Çorum olaylarında hayatını kaybeden iki kişi doğmadığı topraklarda yatıyor, mezarına götüremedik. Biri tıp fakültesi öğrencisi Süleyman Atlas. Olayları araştırırken evine gittim. İşkenceyle öldürmüşler, ailesine teslim etmişler. Köy yolu kapalı, hastane Sünni kesimin elinde, Süleyman’ın doğduğu topraklar faşistlerin denetiminde, yeni ölüler vermeyi göze almadan geçmek olanaksız bu yolu. Cenaze evde kokmuş, balkonun altına mezar kazmışlar, defnedecekken son anda polis korumasıyla Palabıyık köyüne götürmüşler.

 

ÖLÜ SAYISI ÇOK FAZLA

Karacuma köyünden insanlar olaylardan sonra Çorum’a buğday getirirken vuruldu, kamyon devrildi üç kişi öldü.
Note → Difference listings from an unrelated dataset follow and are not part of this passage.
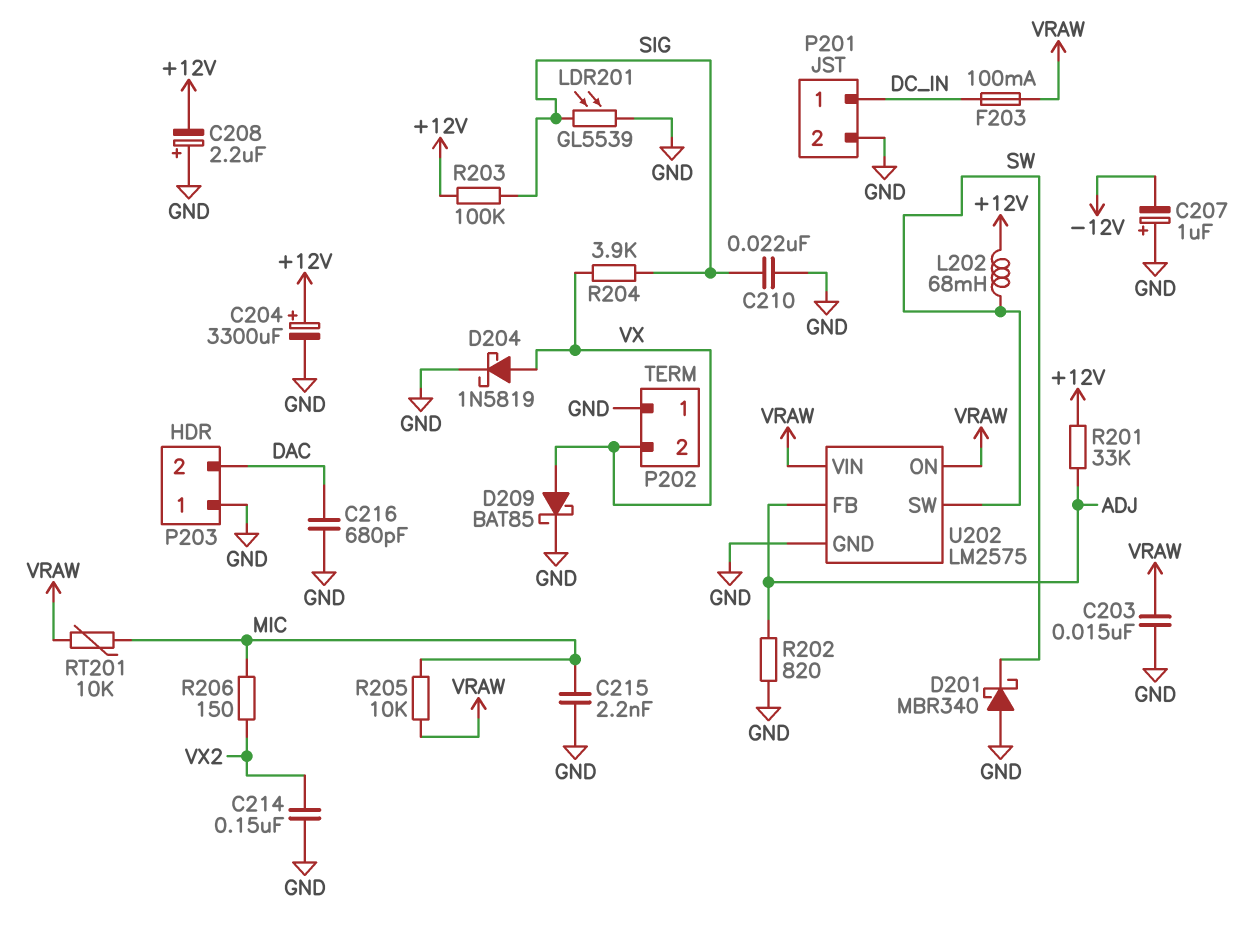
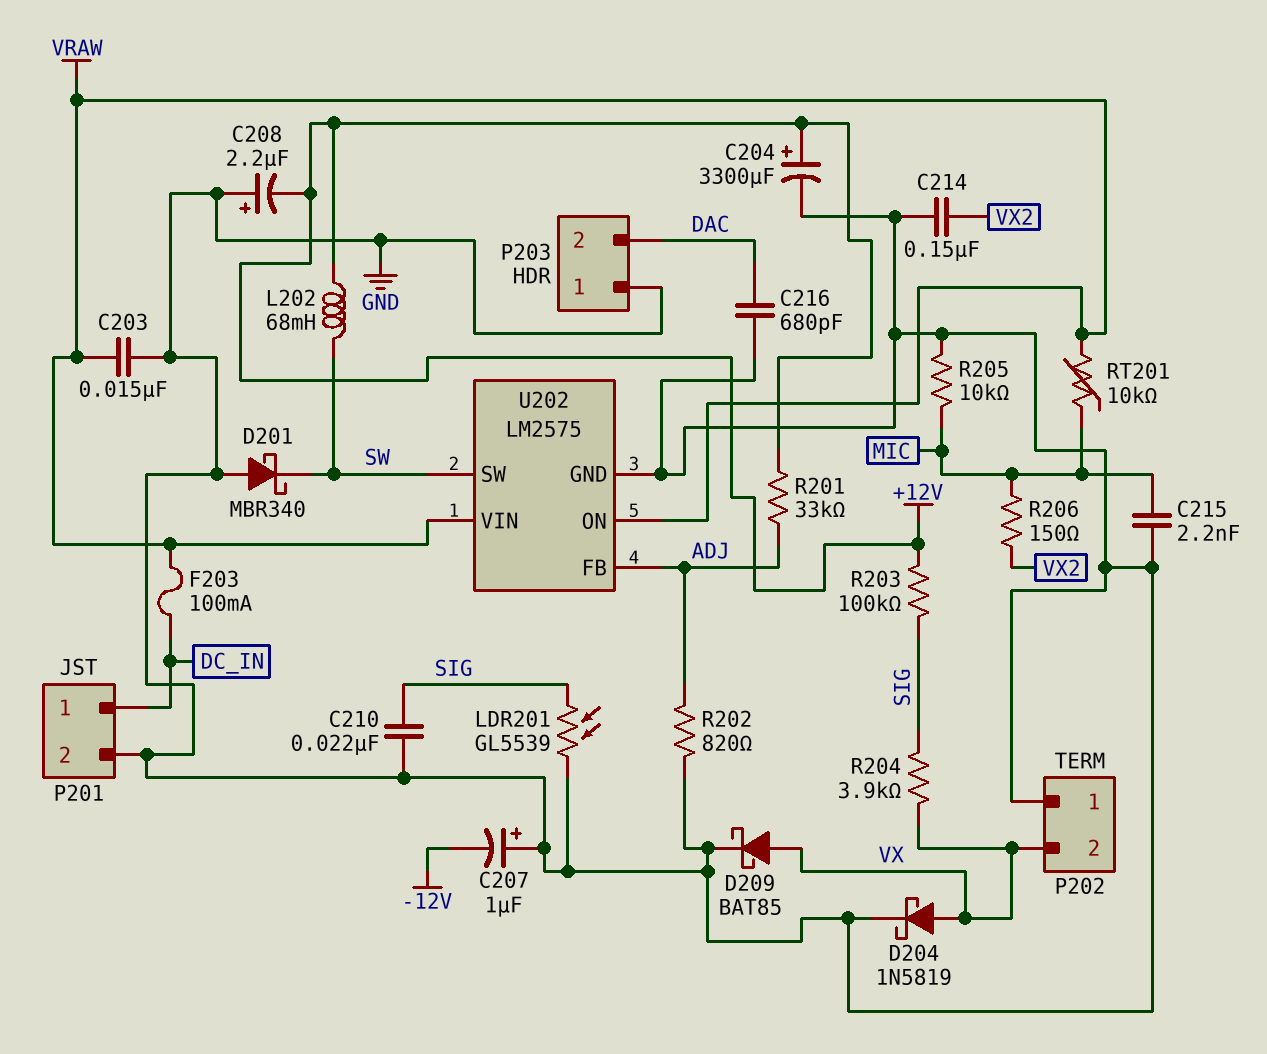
R205: 10k (MIC, VRAW) -> 10k (GND, MIC)

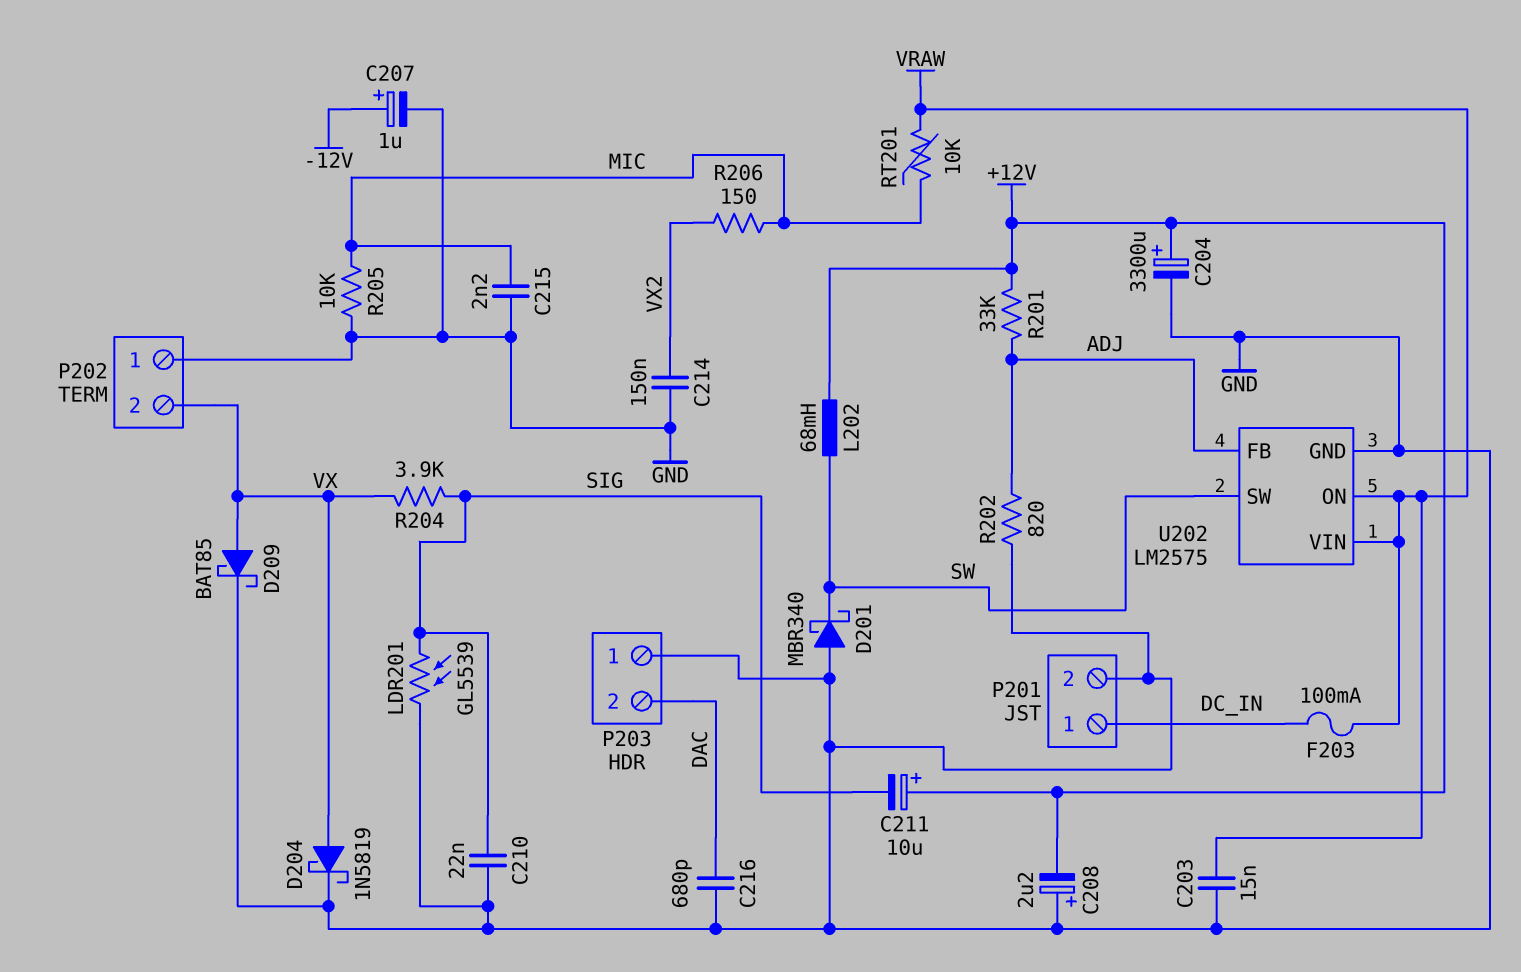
C207: 1uF (plus GND, minus -12V) -> 1uF (plus -12V, minus GND)
C211: none -> 10uF (plus +12V, minus SIG)
R203: 100k (+12V, SIG) -> none

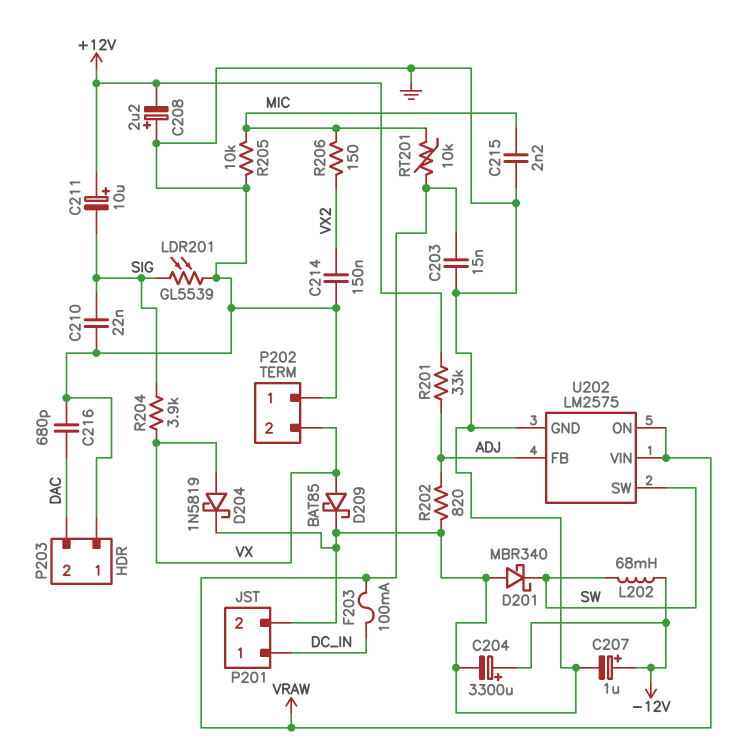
C204: 3300uF (plus +12V, minus GND) -> 3300uF (plus -12V, minus GND)
L202: 68mH (+12V, SW) -> 68mH (-12V, SW)

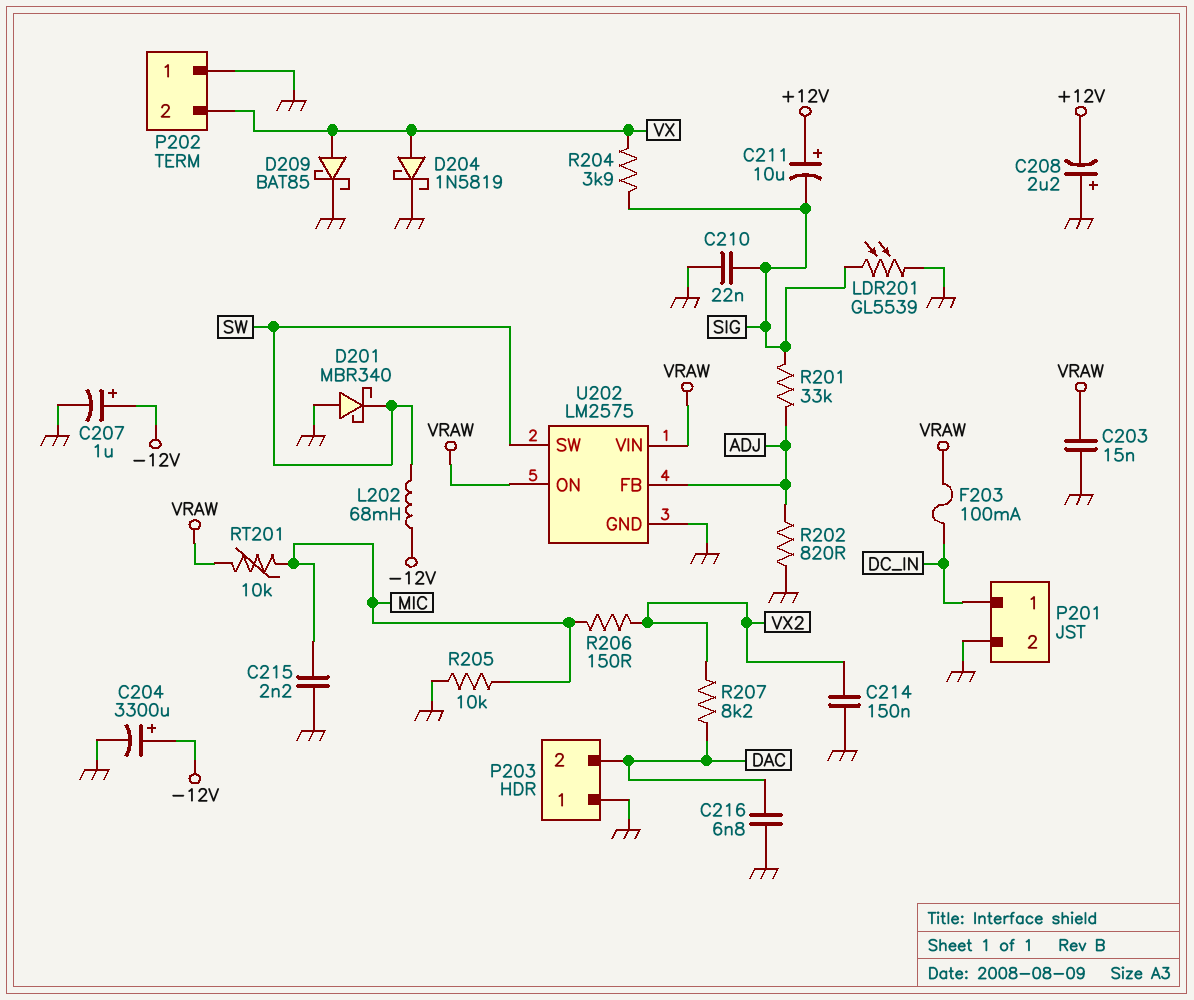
C216: 680pF (DAC, GND) -> 6.8nF (DAC, GND)
R201: 33k (+12V, ADJ) -> 33k (ADJ, SIG)
R207: none -> 8.2k (DAC, VX2)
Bizim minibüsümüzde işkence gören üç kişi sonra köyde öldüler, vadesiyle ölmüş gibi göründüler. Çorum olayları listesinde bunların adı yok. “Çorum olayları” diye toplu bir dava yok.

IŞİD neyse, katliamcılar oydu

Hacı Bektaşi Veli Derneği ve Çorum Kültür Merkezi Başkanı Nurettin Aksoy, Çorum’da o karanlık günlerin tanıklarından. O günlerde 18 yaşında olan Aksoy, anımsadıklarını, tanıklıklarını şöyle anlatıyor:

“Kendimizi sahipsiz hissettik. Devlet kanalıyla, devlet destekli bir katliam olacaktı. İnsanlar direndi, buna müsaade etmedi. Resmi kaynaklara göre 57 kişi öldü; ama asıl sayı çok fazla. Cenazelerini bulamayanlar, ortaya koymayanlar ya da dışarıdan çok militan geldiği için, gerçek ölü sayısı belirsizdi. 100’ün üzerinde insan öldü. Öldürülenlerin çoğu yaşlı, ‘bana bir şey olmaz’ diye sokaklarda olan savunmasız, tarlasına, bağına, bahçesine giderken öldürülen insanlar. Ekin tarlasının içinde baltayla kesilmiş olarak bulundu insanlar. Bugün IŞİD ne yapıyorsa zihniyet aynı. ”

HER YERDELER

Aksoy, “Hukuken hiçbir şey yapılmadı. Çorum olaylarının gerçekten yargılanmasını istiyoruz. Birilerinin ceza çekmesinden ziyade, oluş sebeplerinin ortaya çıkmasını istiyoruz. Unutmamak adına da bir anıtımız olmasını istiyoruz” diyor. “Alevilerde bugün de korku var mı” sorusuna şu yanıtı veriyor:

 

“Her an… Şunun bir garantisi yok: Bir Cuma günü camilerden çıkacak fetvalarla insanların nasıl tahrik olacağını kimse kestiremiyor. IŞİD’in sadece Suriye’de değil, Türkiye’nin her ilinde olduğunu biliyoruz.”

KATLİAMLA YÜZLEŞİN

Çorum katliamının yıldönümünde yaşamını yitirenler için anma törenleri düzenlendi. Çorum Hacı Bektaşi Veli Vakfı bahçesinde toplanan binlerce kişi Hürriyet Meydanı’na yürüdü. Alevi Kültür Merkezi Başkanı Nurettin Aksoy, “Katliamlarla yüzleşilmeden yenileri engellenemez. Kahramanmaraş’ta, Sivas’ta ve Çorum’da yaşananların hafızalardan silinmemesi ve tekrarlanmaması, insanlık onuru açısından önemlidir. Mahkemede bazı kişiler cezalandırılmış ancak Çorum katliamı tam olarak aydınlatılmamıştır. Dosyalar yeniden açılmalı, failler yeniden yargılanmalıdır” dedi.